SPACE WIRE
Tikrit and other northern areas focus of operations: US Central Command
AS-SALIYAH (AFP) Apr 13, 2003
The area around Tikrit and other parts of northern Iraq are the focus of US-led military operations, and coalition forces still face fierce resistance from "leftovers" of the Iraqi army, the US Central Command said here Sunday.

Large parts of the north "have been the focus of our operations in the past days," said Major Rumi Nielson-Green, stressing that the key city of Tikrit was only one of several the US-led forces were targeting.

She declined to comment on reports that coalition forces were negotiating a surrender of the city, the traditional power base of Iraqi President Saddam Hussein.

A CNN team twice came under fire going through a checkpoint in Tikrit Sunday, but found abandoned barracks of Saddam's elite Republican Guard on the outskirts of the city.

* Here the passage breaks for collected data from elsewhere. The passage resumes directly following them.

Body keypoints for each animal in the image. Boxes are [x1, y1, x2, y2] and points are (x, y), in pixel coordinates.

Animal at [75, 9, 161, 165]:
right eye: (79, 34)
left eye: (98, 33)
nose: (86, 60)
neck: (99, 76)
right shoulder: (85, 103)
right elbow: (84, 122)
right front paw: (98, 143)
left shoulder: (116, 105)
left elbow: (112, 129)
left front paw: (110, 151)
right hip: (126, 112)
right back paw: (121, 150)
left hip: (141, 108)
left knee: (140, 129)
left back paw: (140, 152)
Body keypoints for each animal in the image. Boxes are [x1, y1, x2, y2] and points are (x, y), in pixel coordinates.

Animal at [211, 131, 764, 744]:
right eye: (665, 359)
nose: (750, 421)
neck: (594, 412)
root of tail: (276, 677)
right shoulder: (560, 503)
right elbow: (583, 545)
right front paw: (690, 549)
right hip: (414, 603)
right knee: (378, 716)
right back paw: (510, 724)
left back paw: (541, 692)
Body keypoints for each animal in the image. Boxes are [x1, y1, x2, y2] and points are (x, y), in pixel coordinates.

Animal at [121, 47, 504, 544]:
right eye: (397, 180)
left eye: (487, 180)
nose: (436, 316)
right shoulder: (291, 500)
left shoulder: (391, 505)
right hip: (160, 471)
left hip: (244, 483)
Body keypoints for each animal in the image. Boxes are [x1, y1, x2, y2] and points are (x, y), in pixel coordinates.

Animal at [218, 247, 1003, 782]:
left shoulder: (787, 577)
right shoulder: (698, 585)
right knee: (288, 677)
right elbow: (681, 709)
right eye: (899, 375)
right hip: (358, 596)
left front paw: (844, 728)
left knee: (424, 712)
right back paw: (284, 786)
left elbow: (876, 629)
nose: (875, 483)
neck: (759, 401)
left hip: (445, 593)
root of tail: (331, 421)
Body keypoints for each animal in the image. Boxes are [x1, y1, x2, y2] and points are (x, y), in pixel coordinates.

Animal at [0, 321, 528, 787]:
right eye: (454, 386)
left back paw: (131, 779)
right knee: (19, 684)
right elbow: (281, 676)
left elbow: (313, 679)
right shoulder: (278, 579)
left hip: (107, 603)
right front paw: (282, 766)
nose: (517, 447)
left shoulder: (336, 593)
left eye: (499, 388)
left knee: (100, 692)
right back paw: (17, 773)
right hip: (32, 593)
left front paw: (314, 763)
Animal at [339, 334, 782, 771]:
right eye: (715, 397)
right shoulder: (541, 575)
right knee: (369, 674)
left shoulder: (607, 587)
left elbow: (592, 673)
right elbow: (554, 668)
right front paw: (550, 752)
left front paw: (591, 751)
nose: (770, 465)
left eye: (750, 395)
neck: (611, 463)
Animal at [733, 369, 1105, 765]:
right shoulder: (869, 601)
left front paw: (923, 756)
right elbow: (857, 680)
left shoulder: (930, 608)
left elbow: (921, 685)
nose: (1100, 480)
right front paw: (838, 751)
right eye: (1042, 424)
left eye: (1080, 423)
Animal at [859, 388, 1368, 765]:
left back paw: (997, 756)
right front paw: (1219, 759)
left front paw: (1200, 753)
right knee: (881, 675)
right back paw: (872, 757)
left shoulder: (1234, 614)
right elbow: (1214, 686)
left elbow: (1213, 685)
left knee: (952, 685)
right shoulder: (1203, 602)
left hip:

Nielson-Green said the remnants of decimated Republican Guard units had banded together to fight coalition troops.

"Those fights are significant and fierce," she said, adding, however, that the Iraqi units were "just mismatched leftovers with no military command and control".

"A lot of populated areas still have a regime presence," she said of northern Iraq, notably citing the city of Baiji, 45 kilometers (28 miles) north of Tikrit.

"We will work on those until they fall."

The area around Tikrit has come under intense coalition bombing over the past week, but CNN footage showed no indication of any US or British troop military presence on the ground.

Nielson-Green and other officials at the US forward command headquarters at As-Saliyah declined to say when ground troops would move into the city, but did say a "significant number" of US Marines had left Baghdad this week to head north.

"The number is significant enough that if any forces are encountered they will be sorry," she told AFP.

Tikrit, 150 kilometres (95 miles) north of Baghdad, is Saddam's birthplace, his tribal power base and a stronghold of his minority Sunni Muslims who have ruled the nation's Shiite majority.

Before the war, residents pledged to put up a fierce battle, but coalition leaders are hoping the massive bombing in recent days, and veiled threats of even more lethal attacks will convince the remaining Iraqi holdouts to put down their weapons.

General Vincent Renuart told reporters recently at the war command headquarters that he could not rule out using the Massive Ordnance Air Blast (MOAB) on the city.

Known as the "Mother of All Bombs", the MOAB is an almost 10,000 kilo (21,000-pound) behemoth designed to melt just about everything.